== Document segment ==
A lot going on in my little head right now. Besides the fact that its that time of year when memories pop up and try to bring me down, the demons in my mind telling me that I'm bound to fail so why try. I keep turning my focus to the positive. Its not always easy. I have so many friends in the same boat. Trying to figure this life out, one step at a time. Why do I keep trying?
I'll tell you what keeps me going. Knowing that I am created for a purpose, to love. Knowing that a power greater than me is in control and has an ultimate plan: to restore creation to a pre- destruction mode. I believe in a God who loves and provides for us. I don't believe in the god that so many churches teach about, the legalistic, fire and brimstone, you are going to hell if you screw up god. I believe in a God who has created me to love, to care for the fatherless and widows. to look out for my neighbors.

Stored data
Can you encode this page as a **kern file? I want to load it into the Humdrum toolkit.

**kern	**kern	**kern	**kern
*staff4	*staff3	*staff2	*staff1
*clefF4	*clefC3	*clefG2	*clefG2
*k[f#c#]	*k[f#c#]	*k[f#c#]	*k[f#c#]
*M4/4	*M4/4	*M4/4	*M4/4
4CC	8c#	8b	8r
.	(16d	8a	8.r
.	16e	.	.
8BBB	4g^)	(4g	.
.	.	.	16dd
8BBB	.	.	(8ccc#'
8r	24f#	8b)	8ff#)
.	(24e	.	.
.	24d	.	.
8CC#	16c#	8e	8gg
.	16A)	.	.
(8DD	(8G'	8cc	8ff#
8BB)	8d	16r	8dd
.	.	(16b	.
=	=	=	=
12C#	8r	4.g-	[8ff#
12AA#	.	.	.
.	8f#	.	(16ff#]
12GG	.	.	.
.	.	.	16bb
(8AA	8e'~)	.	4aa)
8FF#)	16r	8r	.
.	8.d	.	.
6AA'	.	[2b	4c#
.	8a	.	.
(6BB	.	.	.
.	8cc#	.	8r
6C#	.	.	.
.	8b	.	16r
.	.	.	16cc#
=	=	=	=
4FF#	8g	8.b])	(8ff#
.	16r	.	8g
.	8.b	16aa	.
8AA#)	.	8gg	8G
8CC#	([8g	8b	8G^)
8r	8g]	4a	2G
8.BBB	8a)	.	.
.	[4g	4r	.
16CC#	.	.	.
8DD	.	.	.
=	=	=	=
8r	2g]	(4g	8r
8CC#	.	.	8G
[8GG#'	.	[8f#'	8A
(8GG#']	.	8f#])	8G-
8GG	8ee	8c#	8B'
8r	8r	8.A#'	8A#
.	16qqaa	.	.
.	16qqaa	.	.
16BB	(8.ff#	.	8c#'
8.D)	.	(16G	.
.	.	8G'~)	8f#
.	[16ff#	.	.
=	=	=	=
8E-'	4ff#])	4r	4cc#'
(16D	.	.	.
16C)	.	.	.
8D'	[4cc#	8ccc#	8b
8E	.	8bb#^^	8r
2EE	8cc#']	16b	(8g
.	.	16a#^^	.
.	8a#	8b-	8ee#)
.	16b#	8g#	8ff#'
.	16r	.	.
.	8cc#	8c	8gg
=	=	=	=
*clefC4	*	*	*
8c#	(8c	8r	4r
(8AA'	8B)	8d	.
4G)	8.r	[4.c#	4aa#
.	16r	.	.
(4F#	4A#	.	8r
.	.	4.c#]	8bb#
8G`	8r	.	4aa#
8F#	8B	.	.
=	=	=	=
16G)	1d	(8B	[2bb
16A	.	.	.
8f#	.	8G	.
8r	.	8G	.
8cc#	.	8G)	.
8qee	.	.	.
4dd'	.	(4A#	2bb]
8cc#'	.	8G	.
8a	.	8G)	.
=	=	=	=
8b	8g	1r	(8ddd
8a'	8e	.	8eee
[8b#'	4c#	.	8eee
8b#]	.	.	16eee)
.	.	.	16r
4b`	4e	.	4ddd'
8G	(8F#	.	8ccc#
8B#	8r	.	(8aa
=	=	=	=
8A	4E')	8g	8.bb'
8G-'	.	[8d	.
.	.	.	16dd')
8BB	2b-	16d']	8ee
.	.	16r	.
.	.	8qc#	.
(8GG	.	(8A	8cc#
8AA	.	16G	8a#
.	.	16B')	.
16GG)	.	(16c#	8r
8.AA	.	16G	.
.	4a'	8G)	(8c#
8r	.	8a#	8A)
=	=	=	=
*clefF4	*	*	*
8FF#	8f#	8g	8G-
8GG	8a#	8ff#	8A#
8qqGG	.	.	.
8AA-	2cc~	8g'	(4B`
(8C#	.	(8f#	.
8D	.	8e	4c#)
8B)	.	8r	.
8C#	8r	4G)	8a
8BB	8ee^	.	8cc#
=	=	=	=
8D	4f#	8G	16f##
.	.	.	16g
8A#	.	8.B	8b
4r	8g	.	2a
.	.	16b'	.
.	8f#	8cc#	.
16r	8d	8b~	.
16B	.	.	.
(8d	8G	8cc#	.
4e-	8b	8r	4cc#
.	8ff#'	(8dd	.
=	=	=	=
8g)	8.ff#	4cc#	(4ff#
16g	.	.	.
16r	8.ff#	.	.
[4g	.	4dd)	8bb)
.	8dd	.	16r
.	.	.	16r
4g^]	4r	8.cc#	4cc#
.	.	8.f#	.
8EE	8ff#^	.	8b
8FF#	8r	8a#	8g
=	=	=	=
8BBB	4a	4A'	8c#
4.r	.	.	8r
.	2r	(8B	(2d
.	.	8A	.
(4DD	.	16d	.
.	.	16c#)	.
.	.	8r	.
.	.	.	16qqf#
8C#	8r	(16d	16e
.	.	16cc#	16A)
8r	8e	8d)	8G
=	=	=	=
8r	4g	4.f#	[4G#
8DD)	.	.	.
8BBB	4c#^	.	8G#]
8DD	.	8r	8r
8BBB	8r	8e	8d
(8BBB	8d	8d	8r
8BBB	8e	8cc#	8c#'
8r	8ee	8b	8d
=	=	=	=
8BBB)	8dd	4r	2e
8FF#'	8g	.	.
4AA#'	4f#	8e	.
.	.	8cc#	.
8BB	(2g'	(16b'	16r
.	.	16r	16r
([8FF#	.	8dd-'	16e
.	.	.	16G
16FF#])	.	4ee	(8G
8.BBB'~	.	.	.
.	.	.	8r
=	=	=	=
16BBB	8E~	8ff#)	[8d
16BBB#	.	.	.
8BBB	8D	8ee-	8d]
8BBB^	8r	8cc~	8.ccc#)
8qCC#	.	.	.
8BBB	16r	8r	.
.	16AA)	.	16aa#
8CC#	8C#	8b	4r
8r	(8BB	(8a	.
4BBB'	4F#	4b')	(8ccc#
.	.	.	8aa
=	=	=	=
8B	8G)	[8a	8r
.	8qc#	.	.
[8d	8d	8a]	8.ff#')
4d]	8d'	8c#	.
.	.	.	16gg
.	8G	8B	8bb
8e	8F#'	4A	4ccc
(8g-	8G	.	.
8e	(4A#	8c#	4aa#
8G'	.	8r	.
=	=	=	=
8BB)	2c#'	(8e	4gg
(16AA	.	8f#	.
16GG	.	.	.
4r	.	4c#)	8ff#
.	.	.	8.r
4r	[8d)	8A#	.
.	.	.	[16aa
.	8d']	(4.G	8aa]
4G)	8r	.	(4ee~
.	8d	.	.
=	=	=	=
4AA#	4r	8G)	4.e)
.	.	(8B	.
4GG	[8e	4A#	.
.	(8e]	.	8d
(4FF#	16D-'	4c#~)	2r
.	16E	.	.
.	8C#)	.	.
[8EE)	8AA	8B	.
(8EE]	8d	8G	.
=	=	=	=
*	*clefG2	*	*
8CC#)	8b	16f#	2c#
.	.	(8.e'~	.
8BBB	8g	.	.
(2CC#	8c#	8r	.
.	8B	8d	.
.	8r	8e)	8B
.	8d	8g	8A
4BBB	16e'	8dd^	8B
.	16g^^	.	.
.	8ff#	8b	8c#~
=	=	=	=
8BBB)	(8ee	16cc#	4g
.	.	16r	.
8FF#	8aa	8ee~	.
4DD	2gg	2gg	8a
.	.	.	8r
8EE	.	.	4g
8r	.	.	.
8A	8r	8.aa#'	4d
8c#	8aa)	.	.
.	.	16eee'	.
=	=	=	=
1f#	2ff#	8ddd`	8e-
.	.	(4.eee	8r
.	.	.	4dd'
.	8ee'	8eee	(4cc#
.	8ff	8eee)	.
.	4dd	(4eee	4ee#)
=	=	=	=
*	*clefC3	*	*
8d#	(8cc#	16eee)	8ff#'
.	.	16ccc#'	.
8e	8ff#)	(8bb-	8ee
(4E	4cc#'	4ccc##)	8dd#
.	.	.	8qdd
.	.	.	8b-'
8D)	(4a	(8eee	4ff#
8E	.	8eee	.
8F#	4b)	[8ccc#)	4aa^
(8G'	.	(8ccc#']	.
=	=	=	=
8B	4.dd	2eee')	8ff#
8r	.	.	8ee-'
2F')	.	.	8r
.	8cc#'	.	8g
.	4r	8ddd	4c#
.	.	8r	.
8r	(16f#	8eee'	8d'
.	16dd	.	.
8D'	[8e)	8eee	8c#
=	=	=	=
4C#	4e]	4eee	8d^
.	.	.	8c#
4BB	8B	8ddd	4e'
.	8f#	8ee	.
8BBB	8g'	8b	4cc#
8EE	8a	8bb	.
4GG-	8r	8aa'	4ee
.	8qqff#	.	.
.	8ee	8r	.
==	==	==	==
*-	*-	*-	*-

== Task instructions ==
1) From the personal reflection, reproduce the text starting with "A lot going" and going on through "for my neighbors.".
2) Condense the paragraph of the personal reflection that begins "I'll tell you what keeps me going" into a brief bulleted list that retains its main points.

== Solutions in order ==
1)
A lot going on in my little head right now. Besides the fact that its that time of year when memories pop up and try to bring me down, the demons in my mind telling me that I'm bound to fail so why try. I keep turning my focus to the positive. Its not always easy. I have so many friends in the same boat. Trying to figure this life out, one step at a time. Why do I keep trying?
I'll tell you what keeps me going. Knowing that I am created for a purpose, to love. Knowing that a power greater than me is in control and has an ultimate plan: to restore creation to a pre- destruction mode. I believe in a God who loves and provides for us. I don't believe in the god that so many churches teach about, the legalistic, fire and brimstone, you are going to hell if you screw up god. I believe in a God who has created me to love, to care for the fatherless and widows. to look out for my neighbors.

2)
- The writer keeps going by knowing they were created for a purpose: to love.
- A power greater than the writer is in control and has an ultimate plan to restore creation to a pre-destruction state.
- The writer believes in a God who loves and provides for people.
- The writer rejects the legalistic, fire-and-brimstone god taught by many churches, who sends people to hell for their mistakes.
- The writer believes God created them to love, to care for the fatherless and widows, and to look out for their neighbors.